Het is niet enkel de nikab die ons stoort, het is alles dat verband houdt met de islam.
Twee maten en twee gewichten. Vermeersch laat zich niet muilkorven door de islam en is daar trots op. Een vergelijking met het nazisme moeten de moslims maar slikken, niet voor het eerst bovendien. Pas na een gesprek met Joods Actueel trekt hij zijn vergelijking tussen de swastika en de gezichtssluier in en biedt hij zijn excuses aan. Niet aan de moslims uiteraard, aan wie zijn betoog gericht is, maar aan de joodse gemeenschap. Dat de ene gemeenschap de andere niet is, kenmerkt in mijn ogen het hele “debat”.
Eerst en vooral: het gewaad dat hier door enkele dames gedragen wordt is de nikab, boerka's circuleren niet in België. Gedurende mijn verblijven in Caïro en Damascus heb ik ervaren hoe de nikab ook daar een discussiepunt is. Hij wordt door velen beschouwd als een ongewenst resultaat van de vele gastarbeiders die terugkeren uit de Golf. Vermeersch' bewering dat bijna alle moslimvrouwen eeuwenlang verplicht werden een boerka te dragen, is simpelweg onwaar.
In de hele commotie rond de nikab in België vergeten we telkens dat er op lokaal vlak al een verbod op het bedekken van het aangezicht mogelijk was op basis van de gemeentewet. Een algemeen verbod was onnodig, wettelijk was men immers al gedekt in gemeenten waar de nikab werkelijk een probleem vormde. Ik ben het ermee eens dat een samenleving onderlinge communicatie vereist en daarbij is het aangezicht belangrijk. Dit is de meest aannemelijke reden voor het verbod, maar niet de ware. Nog vooraleer we de nikab in het vizier kregen, waren we ons al jaren aan het blindstaren op de hoofddoek. Als heel de heisa omtrent de gewone sluier hier niet aan vooraf was gegaan, was er volgens mij nauwelijks verontwaardiging gevolgd op het verbieden van de gezichtssluier. Maar het is niet enkel de nikab die ons stoort, het is alles dat verband houdt met de islam. Het offerfeest, het halal-eten, de sluier, de gebedsruimtes: bij elke concessie bloedt ons westers hart. De islamitische gemeenschap is in feite het slachtoffer van hun volle participatie in de maatschappij. Gemeenschappen die in mindere mate participeren en eigen voorzieningen hebben, krijgen vrij spel. Al ooit iemand horen klagen over koosjer eten of de voedingsvoorschriften van hindoes? Maar de islamitische medemens is voltallig aanwezig op onze scholen, achter onze loketten en in onze ziekenhuizen, dus volgt er een resem aan verboden. Het feit dat de islam gericht is op zieltjes winnen, zoals Vermeersch aanhaalt, volstaat niet om dit te rechtvaardigen.

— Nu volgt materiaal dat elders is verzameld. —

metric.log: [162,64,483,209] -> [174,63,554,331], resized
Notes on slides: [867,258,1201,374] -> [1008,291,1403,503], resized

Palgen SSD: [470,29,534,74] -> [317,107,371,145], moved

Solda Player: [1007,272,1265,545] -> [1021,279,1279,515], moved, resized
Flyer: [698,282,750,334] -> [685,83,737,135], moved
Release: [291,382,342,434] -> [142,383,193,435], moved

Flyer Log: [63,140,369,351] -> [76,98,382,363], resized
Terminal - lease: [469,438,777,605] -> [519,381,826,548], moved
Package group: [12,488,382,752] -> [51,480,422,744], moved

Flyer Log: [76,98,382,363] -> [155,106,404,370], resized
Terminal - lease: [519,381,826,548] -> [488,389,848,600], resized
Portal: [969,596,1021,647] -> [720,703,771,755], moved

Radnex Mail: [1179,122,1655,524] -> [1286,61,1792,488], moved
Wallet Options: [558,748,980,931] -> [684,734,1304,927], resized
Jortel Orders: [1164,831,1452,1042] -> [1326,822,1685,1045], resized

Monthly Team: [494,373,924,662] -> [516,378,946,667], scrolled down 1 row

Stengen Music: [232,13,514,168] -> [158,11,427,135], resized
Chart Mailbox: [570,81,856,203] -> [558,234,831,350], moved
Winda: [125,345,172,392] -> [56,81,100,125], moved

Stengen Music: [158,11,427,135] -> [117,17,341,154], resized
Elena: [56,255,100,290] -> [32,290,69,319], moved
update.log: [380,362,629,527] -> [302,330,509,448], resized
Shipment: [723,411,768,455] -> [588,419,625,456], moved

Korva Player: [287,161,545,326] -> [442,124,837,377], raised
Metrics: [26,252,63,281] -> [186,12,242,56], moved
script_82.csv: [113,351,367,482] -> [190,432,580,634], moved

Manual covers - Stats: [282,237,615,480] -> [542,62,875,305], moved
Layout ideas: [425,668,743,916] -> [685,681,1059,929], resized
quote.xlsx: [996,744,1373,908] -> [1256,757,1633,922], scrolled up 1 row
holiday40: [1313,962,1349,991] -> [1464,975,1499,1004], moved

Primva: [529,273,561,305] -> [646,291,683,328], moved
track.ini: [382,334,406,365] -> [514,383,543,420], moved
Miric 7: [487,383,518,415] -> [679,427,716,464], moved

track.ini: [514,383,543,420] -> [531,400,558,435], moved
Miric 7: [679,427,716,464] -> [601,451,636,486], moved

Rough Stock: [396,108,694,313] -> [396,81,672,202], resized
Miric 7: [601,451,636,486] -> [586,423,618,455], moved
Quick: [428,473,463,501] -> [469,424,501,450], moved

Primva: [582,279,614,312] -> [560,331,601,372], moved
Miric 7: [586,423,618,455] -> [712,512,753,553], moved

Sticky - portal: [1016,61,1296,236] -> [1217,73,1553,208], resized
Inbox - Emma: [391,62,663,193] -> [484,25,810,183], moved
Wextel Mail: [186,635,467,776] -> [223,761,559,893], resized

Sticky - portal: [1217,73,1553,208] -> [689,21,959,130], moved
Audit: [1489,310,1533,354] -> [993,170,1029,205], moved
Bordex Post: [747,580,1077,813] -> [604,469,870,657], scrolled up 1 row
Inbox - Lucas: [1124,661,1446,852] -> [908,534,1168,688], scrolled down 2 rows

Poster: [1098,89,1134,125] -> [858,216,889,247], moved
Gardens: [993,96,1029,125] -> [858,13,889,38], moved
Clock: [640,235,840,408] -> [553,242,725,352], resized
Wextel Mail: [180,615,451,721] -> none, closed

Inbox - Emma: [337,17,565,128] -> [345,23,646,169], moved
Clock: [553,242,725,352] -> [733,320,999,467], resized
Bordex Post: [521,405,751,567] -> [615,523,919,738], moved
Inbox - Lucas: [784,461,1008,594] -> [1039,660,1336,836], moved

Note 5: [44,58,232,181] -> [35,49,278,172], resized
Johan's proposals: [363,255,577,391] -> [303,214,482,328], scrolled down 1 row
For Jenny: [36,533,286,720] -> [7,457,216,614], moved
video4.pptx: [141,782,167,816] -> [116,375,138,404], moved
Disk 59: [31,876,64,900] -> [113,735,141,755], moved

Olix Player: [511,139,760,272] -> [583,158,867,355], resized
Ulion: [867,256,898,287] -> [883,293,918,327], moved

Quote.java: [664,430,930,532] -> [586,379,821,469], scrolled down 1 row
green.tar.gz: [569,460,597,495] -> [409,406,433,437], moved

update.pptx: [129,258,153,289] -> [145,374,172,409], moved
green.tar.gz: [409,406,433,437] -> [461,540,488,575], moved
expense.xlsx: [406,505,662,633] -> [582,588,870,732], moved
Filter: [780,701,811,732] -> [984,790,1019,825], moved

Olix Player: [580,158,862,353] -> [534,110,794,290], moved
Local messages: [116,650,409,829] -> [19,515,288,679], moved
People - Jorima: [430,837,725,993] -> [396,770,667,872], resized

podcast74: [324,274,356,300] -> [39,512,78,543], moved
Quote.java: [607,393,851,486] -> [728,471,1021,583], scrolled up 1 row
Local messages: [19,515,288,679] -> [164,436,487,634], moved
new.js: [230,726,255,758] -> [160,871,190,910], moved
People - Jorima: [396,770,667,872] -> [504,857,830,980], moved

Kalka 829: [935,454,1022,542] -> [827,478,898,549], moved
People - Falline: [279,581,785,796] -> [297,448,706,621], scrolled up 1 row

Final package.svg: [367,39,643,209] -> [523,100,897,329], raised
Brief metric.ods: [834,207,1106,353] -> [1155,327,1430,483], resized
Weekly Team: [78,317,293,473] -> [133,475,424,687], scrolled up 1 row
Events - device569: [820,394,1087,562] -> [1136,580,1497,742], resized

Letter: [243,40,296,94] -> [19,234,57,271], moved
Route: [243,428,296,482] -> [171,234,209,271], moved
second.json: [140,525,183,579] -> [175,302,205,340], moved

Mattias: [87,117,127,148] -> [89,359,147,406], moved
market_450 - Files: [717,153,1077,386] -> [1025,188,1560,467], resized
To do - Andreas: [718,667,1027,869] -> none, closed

Wat mij betreft is het duidelijk: je loopt niet naakt noch volledig bedekt rond op straat. Je aangezicht tonen getuigt van respect, net als je medemens het zicht op je intieme zones besparen. Maar wat de gewone sluier betreft, wil ik niet onderhandelen. Die moet voor mij overal kunnen. Pas wanneer moslims niet langer dagelijks de behoefte voelen om zich tegenover de maatschappij te verdedigen, zal er binnen de islamitische gemeenschap meer discussie en bijgevolg evolutie plaatsvinden. Het is ironisch hoe Vermeersch en consorten in hun strijd tegen de patriarchale islam, volop de rol van nieuwe patriarchen vervullen.
Tenslotte ben ik het denigrerende taalgebruik van beide partijen beu. In mijn ogen zijn Vermeersch en Belkacem aan elkaar gewaagd. Ik voel mij niet aangesproken maar wel vernederd wanneer die laatste zegt dat Westerse vrouwen lustobjecten zijn en daarvan genieten. Hetzelfde geldt voor de vele zelfbewuste moslima's die zich niet vinden in het beeld dat doorgaans van hen geschetst wordt. Jammer genoeg vertolken beide heren de heersende opvattingen over onderdanige moslima's en losbandige westerse vrouwen. Elke vrouw in mijn omgeving, of ze nu islamitisch is of niet, getuigt dat de realiteit complexer is dan dat.